“When the snows fall, and the white winds blow, the lone wolf dies, but the pack survives.” – Ned Stark
The pack survived Hurricane Harvey’s fury.
Despite evil intent, the raging flood waters did not destroy Houston.
They held the line.
Heroic pictures of strangers helping each other will live long after the deluges have stopped.
Harvey was an epic natural disaster.
Some called it the “stuff of revelations.”
According to“Fire Ants Are Yet Another Hazard in Houston’s Flooded Streets” by Christine Hauser of The New York Times, “Shadowy alligators floated in yards. A man caught a fish in his house. Bats were pried from bridges. Livestock paddled through streets where they were once fleet of foot.”
Then there were the fire ants.
“The creepiest images to emerge were the rust-colored mounds formed by colonies of fire ants, the nightmarish spawn of the deadly storm that first made landfall last week.”
These shrewd pint-sized creatures managed to outsmart the deadliest of storms using the oldest of techniques; they stuck together, literally!
“They rose up from their underground tunnel systems and literally stuck together to survive, linking their claws and clinging to one another in massive rafts and balls that floated and spun in the current.”
What can you learn from these insects about protecting your portfolio and financial plan?
Fire ants unknowingly gave the ultimate lesson on diversification.
They survived by linking vulnerable separate parts into an impregnable wall.
“They do this by connecting with their legs — 100 ants means 600 legs — creating a springy network that repels liquid because of a coating on their bodies. They weave into a waterproof fabric.”
They drifted for days while they rode out the storm until sanity reemerged.
A diversified financial portfolio acts in a similar manner.
During a crisis higher risk assets like small and emerging market stocks could lose 50% or more of their value; contrast this to cash and high-quality bond positions which, at the very least, should provide neutral returns during a financial conflagration.
This process works in reverse. Cash or bond-heavy allocations provide returns that barely match inflation over long periods of time.
Like the spindly legs of the fire ants, both types of assets MUST work together for your money to survive the storms of a lengthy retirement.
As we observe below, returns are unpredictable. Common sense states holding all of these assets in a combination that coincides with your risk tolerance, savings rate, and time horizon.

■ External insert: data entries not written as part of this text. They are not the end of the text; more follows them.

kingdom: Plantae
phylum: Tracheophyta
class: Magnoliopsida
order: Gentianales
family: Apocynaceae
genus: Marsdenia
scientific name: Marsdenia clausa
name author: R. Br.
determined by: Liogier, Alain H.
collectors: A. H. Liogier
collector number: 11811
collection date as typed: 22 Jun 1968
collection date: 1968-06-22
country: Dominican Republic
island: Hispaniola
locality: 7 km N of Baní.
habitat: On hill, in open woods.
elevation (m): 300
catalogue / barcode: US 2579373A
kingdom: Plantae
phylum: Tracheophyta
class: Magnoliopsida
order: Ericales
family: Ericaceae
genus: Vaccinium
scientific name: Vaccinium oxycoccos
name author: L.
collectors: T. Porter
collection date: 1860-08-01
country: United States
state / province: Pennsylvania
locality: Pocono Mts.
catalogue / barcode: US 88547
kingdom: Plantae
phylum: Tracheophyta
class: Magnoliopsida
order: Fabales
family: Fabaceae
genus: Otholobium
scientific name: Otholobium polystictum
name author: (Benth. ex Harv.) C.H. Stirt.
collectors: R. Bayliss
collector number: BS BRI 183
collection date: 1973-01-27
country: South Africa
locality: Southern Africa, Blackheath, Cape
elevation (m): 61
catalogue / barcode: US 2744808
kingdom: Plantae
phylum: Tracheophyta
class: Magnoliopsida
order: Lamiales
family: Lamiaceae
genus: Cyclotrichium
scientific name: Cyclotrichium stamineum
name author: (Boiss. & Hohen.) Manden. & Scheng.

The lesson from this crazy quilt is a reasonable asset allocation strategy connecting the small pieces provides the highest probability of avoiding disaster.
The question becomes who will be the “glue” that will hold this complicated puzzle together during all too frequent 100 year floods.
Process-driven, fee-only fiduciary financial advisors are at the top of the list.
They will keep you from breaking apart your financial colony at the worst possible time. Guiding you through inevitable natural and unnatural disasters that have gone on in markets since people began tracking them.
What are the main ingredients to look for to find such an advisor?
As a start, someone who will:
- Manage your fear, greed, envy, and regret; not daily market noise.
- Shield you from the dangerous siren songs of the financial media, political hacks, and uninformed friends, and family.
- Provide a sane historical perspective on the crisis du jour.
- Explain in advance what investments you own and more importantly WHY you own them.
- Implement an evidence-based tactical strategy BEFORE the sh*t hits the fan.
- Focus you on things you CAN control like taxes, investment costs, diversification, and insurance.
- Speak to you in English, not some version of confuse-ese.
- Teach you how to ask the right questions.
- Create the best portfolio for you; one you will stick with.
Without a good advisor, the most meticulously crafted financial plan will rupture into dozens of spinning and ineffective pieces during the next financial super storm.
Like the lone wolf, your plan will perish when the long, cold winter arrives.
We have put together a pretty good squad to help you hold the line.
Henry Ford said it best, “Coming together is a beginning; keeping together is progress; working together is success.”
I promise, we don’t sting like fire ants.
If you are looking for a way to help those suffering from the effects of Hurricane Harvey, consider making a donation to the Houston Food Bank.